- [Task directions] Reproduce the material below without the pictures, substituting "largest" for "greatest" and leaving everything else unchanged.

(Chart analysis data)
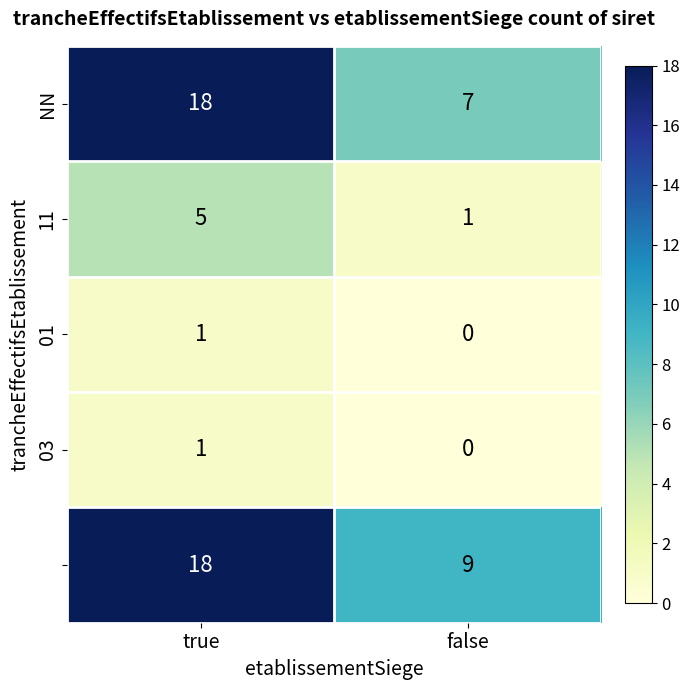

What is the greatest value displayed?

18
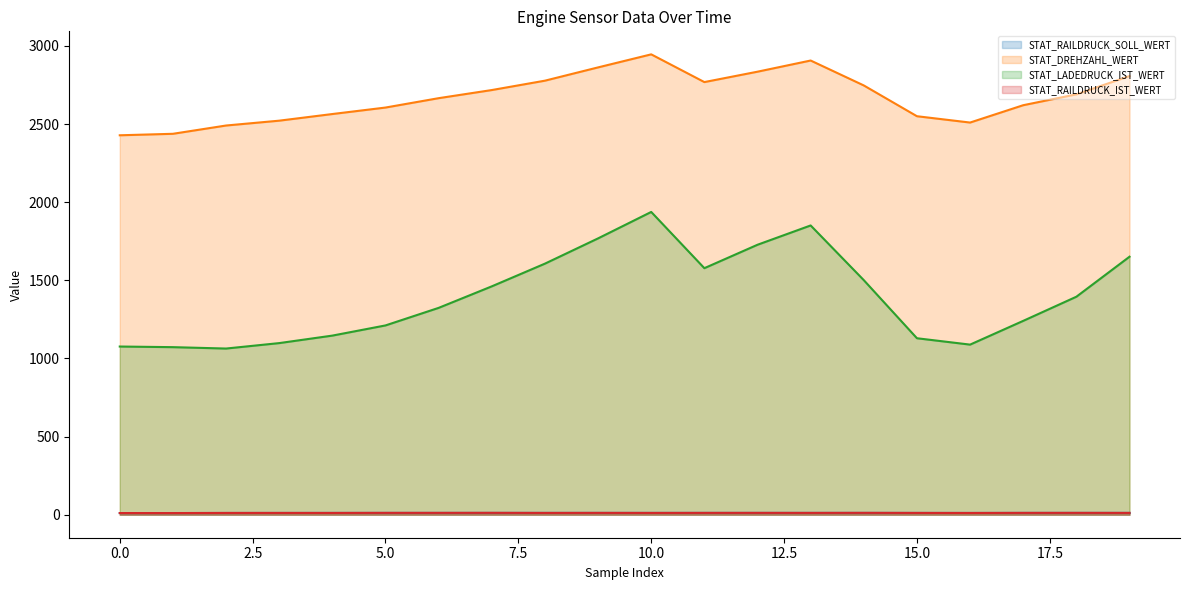

What are all the series names shown in the legend?

STAT_RAILDRUCK_SOLL_WERT, STAT_DREHZAHL_WERT, STAT_LADEDRUCK_IST_WERT, STAT_RAILDRUCK_IST_WERT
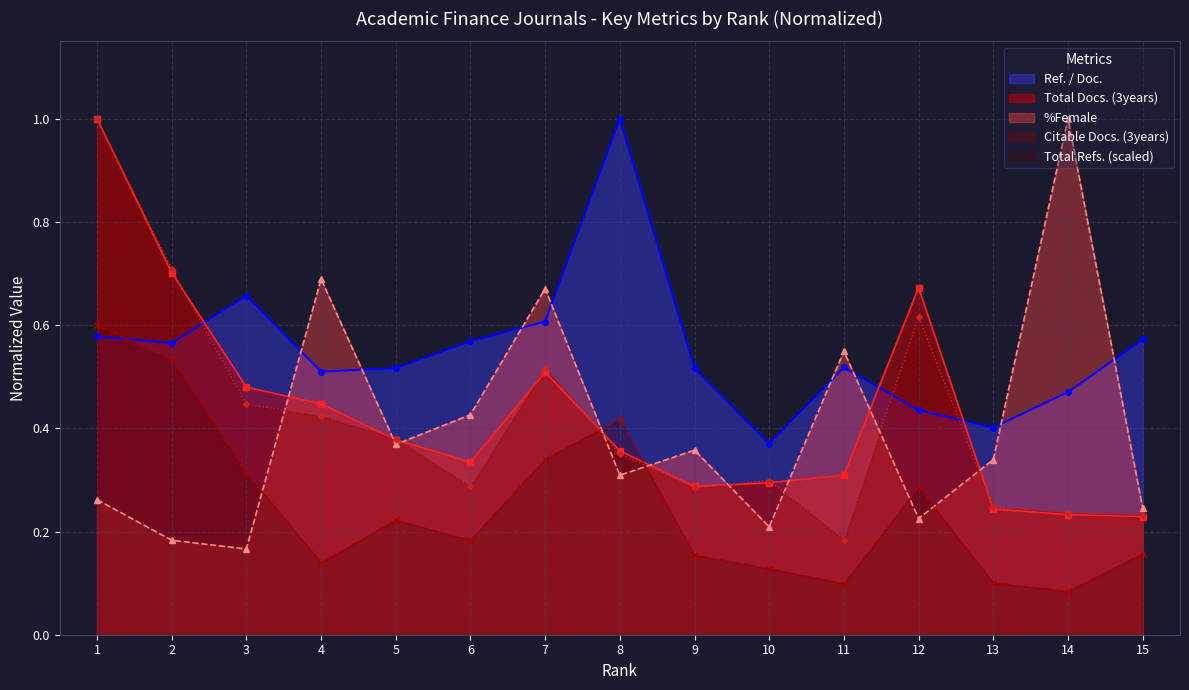

What is the sum of the %Female values at 13 and 8?

0.6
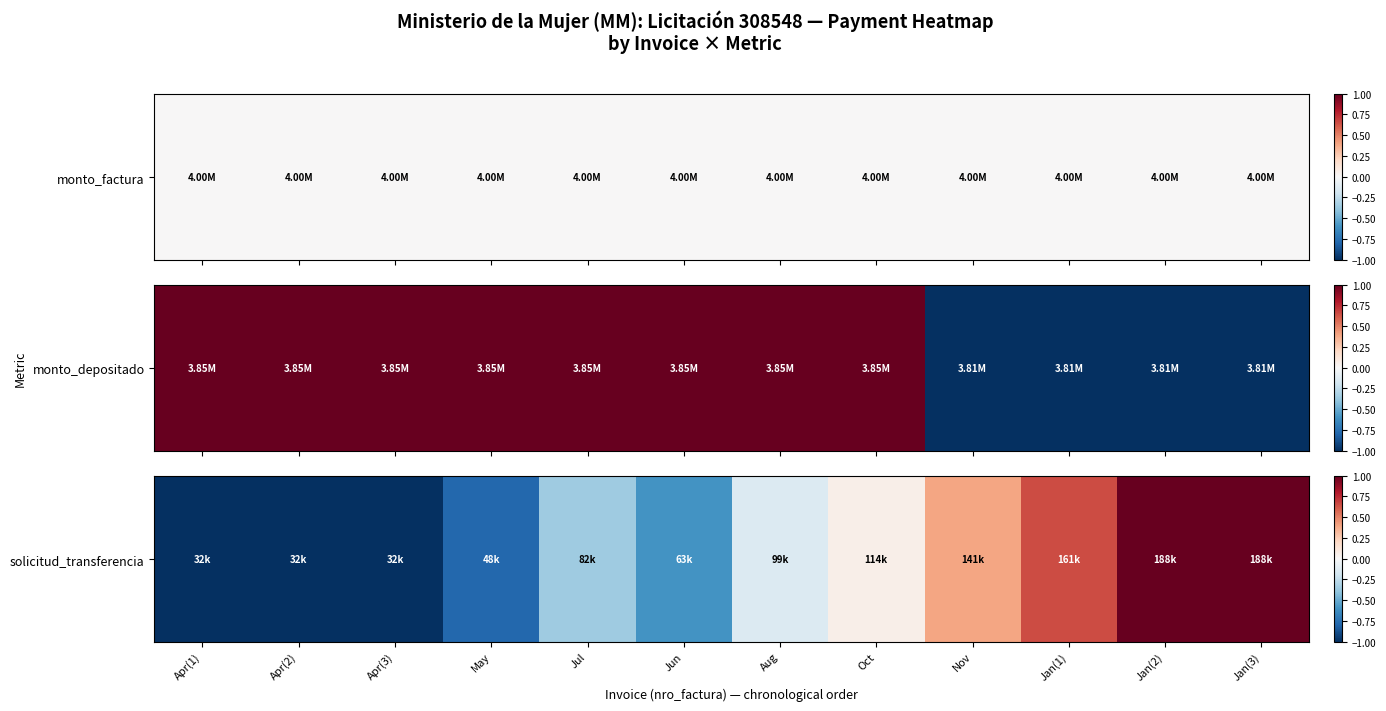

The value at Jan(3) is 1.0. True or false?

True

- [Solution to this problem]
What is the largest value displayed?

18

What are all the series names shown in the legend?

STAT_RAILDRUCK_SOLL_WERT, STAT_DREHZAHL_WERT, STAT_LADEDRUCK_IST_WERT, STAT_RAILDRUCK_IST_WERT

What is the sum of the %Female values at 13 and 8?

0.6

The value at Jan(3) is 1.0. True or false?

True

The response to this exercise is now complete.